(Supplied text Opens)

I built the Janasek oscillator using a THAT2180 VCA which allowed me to measure the distortion of the PCM4222.
PCM4222EVM 1 kHz THD Using the Janasek Ultra Low Distortion Oscillator Modified for a THAT2180 VCA
The combined oscillator and PCM4222EVM A/D THD is about 2 ppm.
The oscillator was built on an open unshielded Protoboard and hum is indeed present.
At 2 ppm - with quite a bit of the distortion likely the A/D - I'm within distance of sub-PPM performance.
Without building a notch filter its difficult to prove that the residual distortion - which is exceedingly small - is in the A/D.
What I have been able to determine is that the second and third harmonics drop into the noise floor just below -25 dBFS.
To prove that it wasn't necessarily the oscillator I first looked at the THD level of the oscillator's unbuffered output.
Regardless of how it was adjusted or configured the signature changes right around -25 dB FS.
I then added a variable gain output stage.

(Supplied text Closes)
(Stored data Opens)

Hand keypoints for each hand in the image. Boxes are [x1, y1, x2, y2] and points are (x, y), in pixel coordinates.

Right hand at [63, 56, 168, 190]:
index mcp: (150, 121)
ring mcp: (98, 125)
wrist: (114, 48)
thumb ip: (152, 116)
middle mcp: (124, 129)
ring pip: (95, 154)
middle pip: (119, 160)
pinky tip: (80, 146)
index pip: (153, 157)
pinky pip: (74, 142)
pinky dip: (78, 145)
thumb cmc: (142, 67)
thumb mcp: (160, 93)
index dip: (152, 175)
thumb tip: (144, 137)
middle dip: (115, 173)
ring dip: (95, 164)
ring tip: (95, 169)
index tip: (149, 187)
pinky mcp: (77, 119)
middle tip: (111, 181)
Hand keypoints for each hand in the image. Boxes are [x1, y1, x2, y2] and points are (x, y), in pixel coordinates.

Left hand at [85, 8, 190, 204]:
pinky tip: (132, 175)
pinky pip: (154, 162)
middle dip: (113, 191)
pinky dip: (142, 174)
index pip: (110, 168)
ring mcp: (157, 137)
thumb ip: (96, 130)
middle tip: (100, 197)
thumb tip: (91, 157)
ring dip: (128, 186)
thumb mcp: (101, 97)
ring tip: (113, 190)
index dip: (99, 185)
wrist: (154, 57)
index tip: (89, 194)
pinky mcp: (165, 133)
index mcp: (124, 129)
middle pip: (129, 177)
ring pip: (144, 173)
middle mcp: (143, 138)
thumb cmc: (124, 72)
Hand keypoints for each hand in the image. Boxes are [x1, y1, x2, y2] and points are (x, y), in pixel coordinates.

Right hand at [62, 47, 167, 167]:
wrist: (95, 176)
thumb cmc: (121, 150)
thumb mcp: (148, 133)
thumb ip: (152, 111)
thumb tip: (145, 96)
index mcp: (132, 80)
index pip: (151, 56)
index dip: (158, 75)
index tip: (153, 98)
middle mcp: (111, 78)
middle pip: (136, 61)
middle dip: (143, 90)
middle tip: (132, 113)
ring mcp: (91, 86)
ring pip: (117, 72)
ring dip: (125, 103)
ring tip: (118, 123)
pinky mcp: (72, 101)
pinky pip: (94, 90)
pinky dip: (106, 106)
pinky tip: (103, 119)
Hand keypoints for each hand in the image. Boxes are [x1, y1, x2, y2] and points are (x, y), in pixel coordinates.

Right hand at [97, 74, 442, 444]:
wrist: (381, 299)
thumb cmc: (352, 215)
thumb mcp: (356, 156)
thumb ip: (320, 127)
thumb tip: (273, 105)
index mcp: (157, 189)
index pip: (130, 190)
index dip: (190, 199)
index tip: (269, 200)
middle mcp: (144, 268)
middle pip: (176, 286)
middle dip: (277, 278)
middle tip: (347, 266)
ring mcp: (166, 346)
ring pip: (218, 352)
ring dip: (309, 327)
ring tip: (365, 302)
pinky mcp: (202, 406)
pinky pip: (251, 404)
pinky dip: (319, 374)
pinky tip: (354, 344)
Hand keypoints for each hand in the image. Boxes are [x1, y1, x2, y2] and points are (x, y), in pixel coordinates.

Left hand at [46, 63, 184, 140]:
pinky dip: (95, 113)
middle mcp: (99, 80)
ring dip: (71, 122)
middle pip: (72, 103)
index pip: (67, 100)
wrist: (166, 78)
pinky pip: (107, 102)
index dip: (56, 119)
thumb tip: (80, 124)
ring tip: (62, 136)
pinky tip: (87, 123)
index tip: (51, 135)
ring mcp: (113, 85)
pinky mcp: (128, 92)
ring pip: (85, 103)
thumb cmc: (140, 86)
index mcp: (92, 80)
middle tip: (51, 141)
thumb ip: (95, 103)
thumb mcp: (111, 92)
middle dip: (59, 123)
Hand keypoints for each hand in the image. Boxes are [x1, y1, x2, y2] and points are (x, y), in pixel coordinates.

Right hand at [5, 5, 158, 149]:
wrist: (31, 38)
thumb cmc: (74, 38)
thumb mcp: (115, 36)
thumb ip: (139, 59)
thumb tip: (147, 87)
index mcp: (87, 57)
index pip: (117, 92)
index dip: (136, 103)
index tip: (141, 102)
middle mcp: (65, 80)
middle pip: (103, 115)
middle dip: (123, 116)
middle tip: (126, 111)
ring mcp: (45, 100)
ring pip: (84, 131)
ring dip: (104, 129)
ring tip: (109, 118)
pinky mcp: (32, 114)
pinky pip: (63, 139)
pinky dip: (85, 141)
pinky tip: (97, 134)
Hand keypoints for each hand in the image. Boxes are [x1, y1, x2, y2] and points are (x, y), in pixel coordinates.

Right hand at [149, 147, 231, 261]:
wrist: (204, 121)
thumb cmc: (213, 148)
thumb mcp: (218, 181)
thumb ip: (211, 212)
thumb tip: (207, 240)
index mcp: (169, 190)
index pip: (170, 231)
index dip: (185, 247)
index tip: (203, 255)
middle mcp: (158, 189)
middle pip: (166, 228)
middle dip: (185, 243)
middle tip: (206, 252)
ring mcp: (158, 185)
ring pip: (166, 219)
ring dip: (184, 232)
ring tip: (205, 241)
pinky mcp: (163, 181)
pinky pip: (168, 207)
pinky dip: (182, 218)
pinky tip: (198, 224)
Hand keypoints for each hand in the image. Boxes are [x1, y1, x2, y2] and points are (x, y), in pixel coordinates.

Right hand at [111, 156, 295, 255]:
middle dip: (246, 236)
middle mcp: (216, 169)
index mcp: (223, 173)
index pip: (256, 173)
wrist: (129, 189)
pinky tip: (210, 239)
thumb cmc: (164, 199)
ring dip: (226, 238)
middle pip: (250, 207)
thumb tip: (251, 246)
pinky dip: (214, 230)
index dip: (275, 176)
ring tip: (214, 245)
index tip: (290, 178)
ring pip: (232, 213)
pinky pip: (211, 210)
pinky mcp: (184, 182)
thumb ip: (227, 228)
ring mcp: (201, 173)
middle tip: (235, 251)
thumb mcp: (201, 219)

(Stored data Closes)
(Stored data Opens)

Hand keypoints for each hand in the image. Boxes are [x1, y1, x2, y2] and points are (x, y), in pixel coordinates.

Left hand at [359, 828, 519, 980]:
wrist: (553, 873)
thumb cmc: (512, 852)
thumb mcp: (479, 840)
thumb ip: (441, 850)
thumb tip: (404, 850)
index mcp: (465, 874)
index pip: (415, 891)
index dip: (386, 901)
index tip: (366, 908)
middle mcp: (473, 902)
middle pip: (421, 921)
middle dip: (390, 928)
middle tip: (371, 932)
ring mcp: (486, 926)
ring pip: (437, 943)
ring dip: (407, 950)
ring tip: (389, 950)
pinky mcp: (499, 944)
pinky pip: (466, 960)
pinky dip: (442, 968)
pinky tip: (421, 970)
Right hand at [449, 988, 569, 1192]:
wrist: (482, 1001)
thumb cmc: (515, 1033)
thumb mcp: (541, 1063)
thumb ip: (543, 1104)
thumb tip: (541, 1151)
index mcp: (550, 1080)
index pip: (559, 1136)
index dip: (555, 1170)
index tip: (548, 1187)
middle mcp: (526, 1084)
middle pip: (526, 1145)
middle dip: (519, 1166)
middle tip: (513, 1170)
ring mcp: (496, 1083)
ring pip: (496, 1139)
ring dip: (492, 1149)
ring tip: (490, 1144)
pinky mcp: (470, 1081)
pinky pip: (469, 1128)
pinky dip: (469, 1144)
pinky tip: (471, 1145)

(Stored data Closes)
(Stored data Opens)

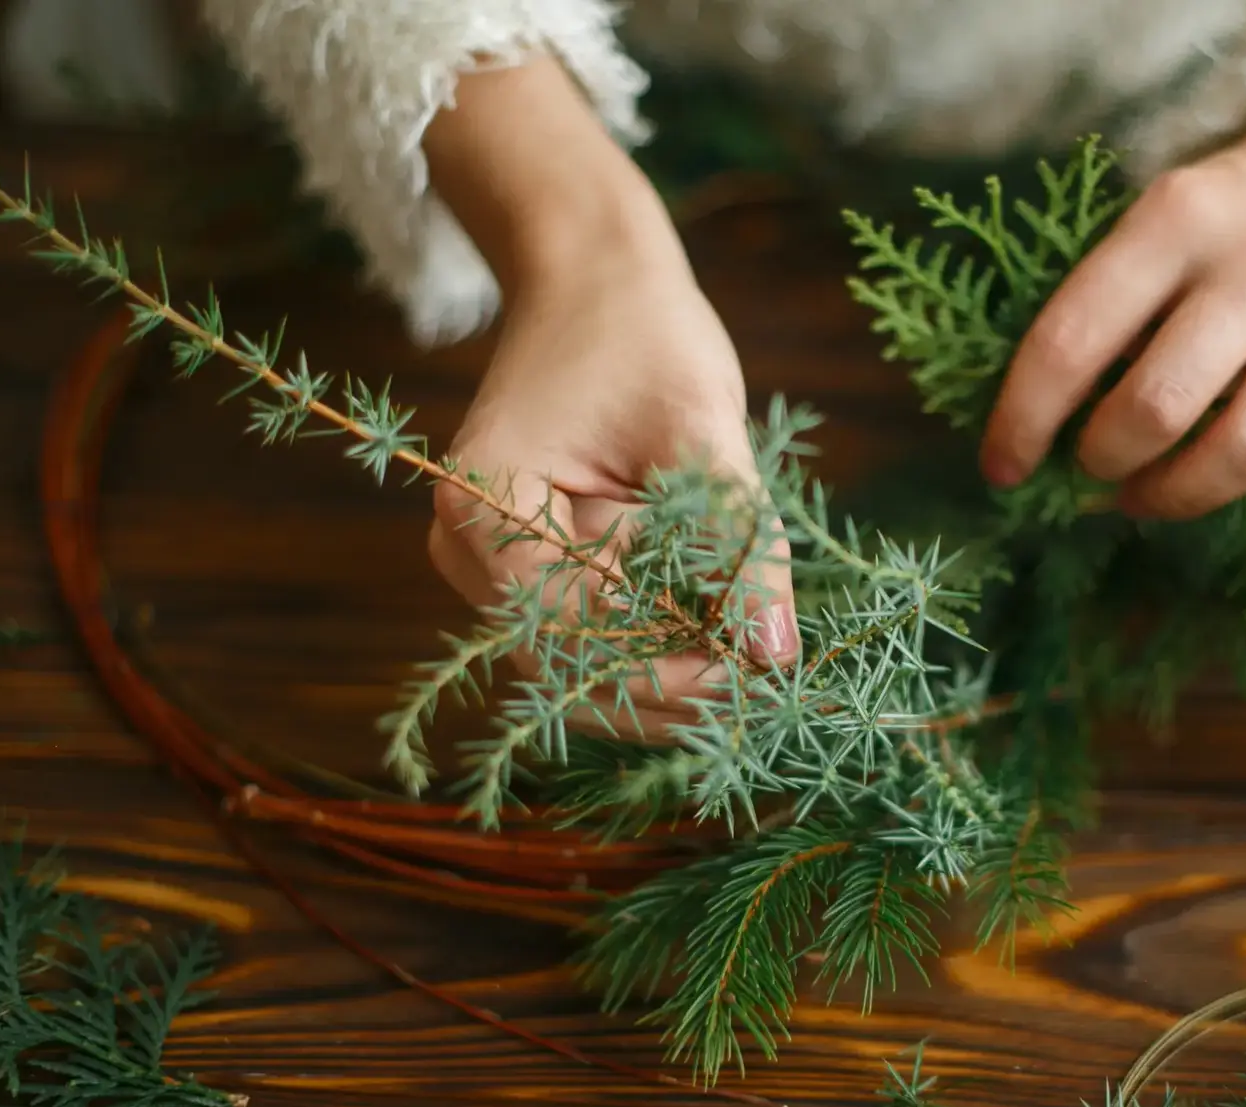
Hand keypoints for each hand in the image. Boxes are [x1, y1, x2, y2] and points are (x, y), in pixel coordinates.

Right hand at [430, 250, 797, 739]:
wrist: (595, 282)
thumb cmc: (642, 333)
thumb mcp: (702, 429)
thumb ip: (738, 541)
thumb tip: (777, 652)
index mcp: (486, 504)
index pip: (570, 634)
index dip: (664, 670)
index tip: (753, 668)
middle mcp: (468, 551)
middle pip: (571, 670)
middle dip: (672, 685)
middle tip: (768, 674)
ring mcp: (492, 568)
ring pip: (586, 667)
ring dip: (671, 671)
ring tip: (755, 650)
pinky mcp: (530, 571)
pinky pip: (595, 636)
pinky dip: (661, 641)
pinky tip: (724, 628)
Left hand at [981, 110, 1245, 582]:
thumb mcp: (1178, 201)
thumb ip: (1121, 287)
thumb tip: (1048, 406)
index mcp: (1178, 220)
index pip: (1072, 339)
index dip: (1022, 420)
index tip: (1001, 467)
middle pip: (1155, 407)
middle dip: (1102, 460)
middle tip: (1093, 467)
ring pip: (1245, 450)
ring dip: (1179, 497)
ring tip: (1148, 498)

(Stored data Closes)

- [Things to do]:
1 – Write out the stretch of the text on the Janasek oscillator from "To prove that it" through "gain output stage.".
2 – Carry the text on the Janasek oscillator and PCM4222 distortion further, starting after its last sentence.

- [Numbered responses]:
1 –
To prove that it wasn't necessarily the oscillator I first looked at the THD level of the oscillator's unbuffered output.
Regardless of how it was adjusted or configured the signature changes right around -25 dB FS.
I then added a variable gain output stage.

2 –
By increasing the oscillator's internal level and reducing the output level to compensate I was able to determine that the THD signature always changed at -25 dBFS regardless of what level the oscillator was running at internally.
At very high levels (>10V P-P) I could see some rise in the oscillator THD itself but at the 1-2V RMS range it falls into the noise floor.
This points to the A/D as being the dominate THD contributor:
PCM4222 96 kHz THD vs Input Level
What I'm observing around -25 dBFS is consistent with how the PCM4222 is specified.
As Bruce Hofer has pointed out the possibility exists that both devices have higher distortion and the products cancel to make the measurement look better than it actually is.
See: Hofer, "Understanding Distortion Measurements" http://www.linear.com/docs/4134 (page 44)
In order to further prove the purity of the source I need a notch filter like the ones described by Smith and Janasek.
With the filter sets its possible to deeply null the fundamental, add gain so oscillator distortion rises above the converter noise floor and find the THD down in the mud.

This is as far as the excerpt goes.